O filme Matrix é uma boa metáfora do corpo-máquina.
Istoé -

A mulher, tentando ocupar espaço, acaba incorporando muitos “defeitos” masculinos. Em que vai
resultar isso?
Sócrates Nolasco -
Não é mais a idéia de masculinização da mulher, como se pensou na década de 80. Ou seja, ocupar
o lugar do homem não significa masculinizar-se. O maior impacto disso é que ela deixa de ter
referências de feminilidade. Fica sem identidade e é reduzida ao desempenho na cadeia de direitos:
ganhar mais dinheiro, ter mais poder, por exemplo. Perde a aspiração emocional que a diferencia do
homem.
Istoé -

Ela pode chegar ao mesmo grau de violência do homem?


Sócrates Nolasco -
Certamente. A radicalização das marcas masculinas leva à violência. Prova disso é a agressividade
entre homossexuais femininos.
Istoé -

Nesse processo, está embutido o que você chama de banalização da violência?


Sócrates Nolasco -
Sim. Ao banalizar, se autoriza que aconteça. Essa banalização se prestou para descaracterizar os
homens, ao mesmo tempo que serviu como projeto para diferentes segmentos.

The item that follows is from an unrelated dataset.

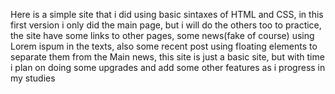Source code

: Here is a simple site that i did using basic sintaxes of HTML and CSS, in this first version i only did the main page, but i will do the others too to practice, the site have some links to other pages, some news(fake of course) using Lorem ispum in the texts, also some recent post using floating elements to separate them from the Main news, this site is just a basic site, but with time i plan on doing some upgrades and add some other features as i progress in my studies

Ou seja, a sociedade
implodiu a feminilidade. A representação masculina se mantém presente como eixo orientador
através das aspirações de prestígio, poder, competição. Então, a sociedade se assumiu masculina.
Tudo o que dava colorido e diferenciação ficou pasteurizado. Onde é que foi parar a visibilidade
necessária à singularidade de cada indivíduo?